## Work instructions
Reproduce the text of every item below line for line, without changing anything, and leave the pictures out of your answer.

>>>

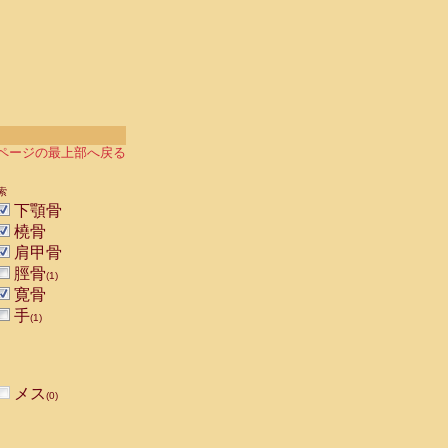
ページの最上部へ戻る
索
下顎骨
橈骨
肩甲骨
脛骨
(1)
寛骨
手
(1)
メス
(0)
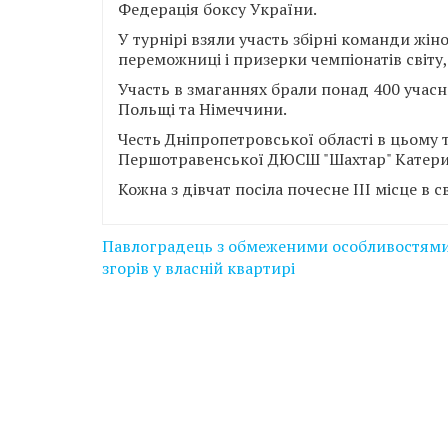
Федерація боксу України.
У турнірі взяли участь збірні команди жін
переможниці і призерки чемпіонатів світу,
Участь в змаганнях брали понад 400 учасни
Польщі та Німеччини.
Честь Дніпропетровської області в цьому 
Першотравенської ДЮСШ "Шахтар" Катерин
Кожна з дівчат посіла почесне ІІІ місце в с
Навігація
Павлоградець з обмеженими особливостям
записів
згорів у власній квартирі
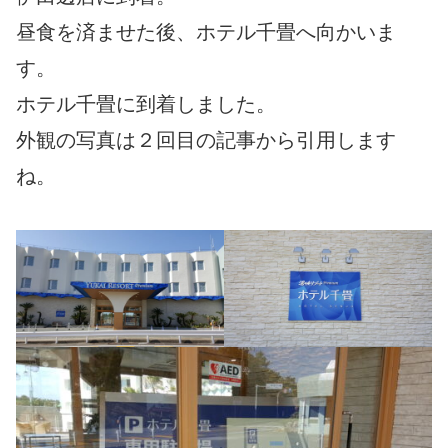
昼食を済ませた後、ホテル千畳へ向かいま
す。
ホテル千畳に到着しました。
外観の写真は２回目の記事から引用します
ね。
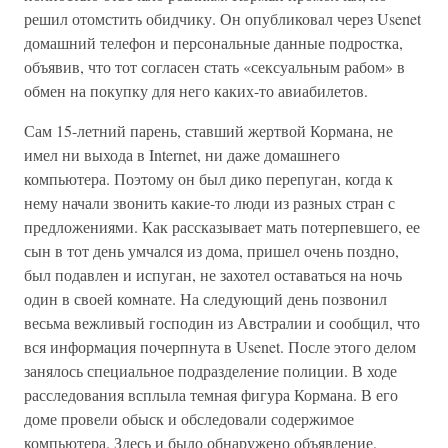
решил отомстить обидчику. Он опубликовал через Usenet
домашний телефон и персональные данные подростка,
объявив, что тот согласен стать «сексуальным рабом» в
обмен на покупку для него каких-то авиабилетов.
Сам 15-летний парень, ставший жертвой Кормана, не
имел ни выхода в Internet, ни даже домашнего
компьютера. Поэтому он был дико перепуган, когда к
нему начали звонить какие-то люди из разных стран с
предложениями. Как рассказывает мать потерпевшего, ее
сын в тот день умчался из дома, пришел очень поздно,
был подавлен и испуган, не захотел оставаться на ночь
один в своей комнате. На следующий день позвонил
весьма вежливый господин из Австралии и сообщил, что
вся информация почерпнута в Usenet. После этого делом
занялось специальное подразделение полиции. В ходе
расследования всплыла темная фигура Кормана. В его
доме провели обыск и обследовали содержимое
компьютера. Здесь и было обнаружено объявление.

<<<

## Answer for this exercise
ページの最上部へ戻る
索
下顎骨
橈骨
肩甲骨
脛骨
(1)
寛骨
手
(1)
メス
(0)
Федерація боксу України.
У турнірі взяли участь збірні команди жін
переможниці і призерки чемпіонатів світу,
Участь в змаганнях брали понад 400 учасни
Польщі та Німеччини.
Честь Дніпропетровської області в цьому 
Першотравенської ДЮСШ "Шахтар" Катерин
Кожна з дівчат посіла почесне ІІІ місце в с
Навігація
Павлоградець з обмеженими особливостям
записів
згорів у власній квартирі
昼食を済ませた後、ホテル千畳へ向かいま
す。
ホテル千畳に到着しました。
外観の写真は２回目の記事から引用します
ね。
решил отомстить обидчику. Он опубликовал через Usenet
домашний телефон и персональные данные подростка,
объявив, что тот согласен стать «сексуальным рабом» в
обмен на покупку для него каких-то авиабилетов.
Сам 15-летний парень, ставший жертвой Кормана, не
имел ни выхода в Internet, ни даже домашнего
компьютера. Поэтому он был дико перепуган, когда к
нему начали звонить какие-то люди из разных стран с
предложениями. Как рассказывает мать потерпевшего, ее
сын в тот день умчался из дома, пришел очень поздно,
был подавлен и испуган, не захотел оставаться на ночь
один в своей комнате. На следующий день позвонил
весьма вежливый господин из Австралии и сообщил, что
вся информация почерпнута в Usenet. После этого делом
занялось специальное подразделение полиции. В ходе
расследования всплыла темная фигура Кормана. В его
доме провели обыск и обследовали содержимое
компьютера. Здесь и было обнаружено объявление.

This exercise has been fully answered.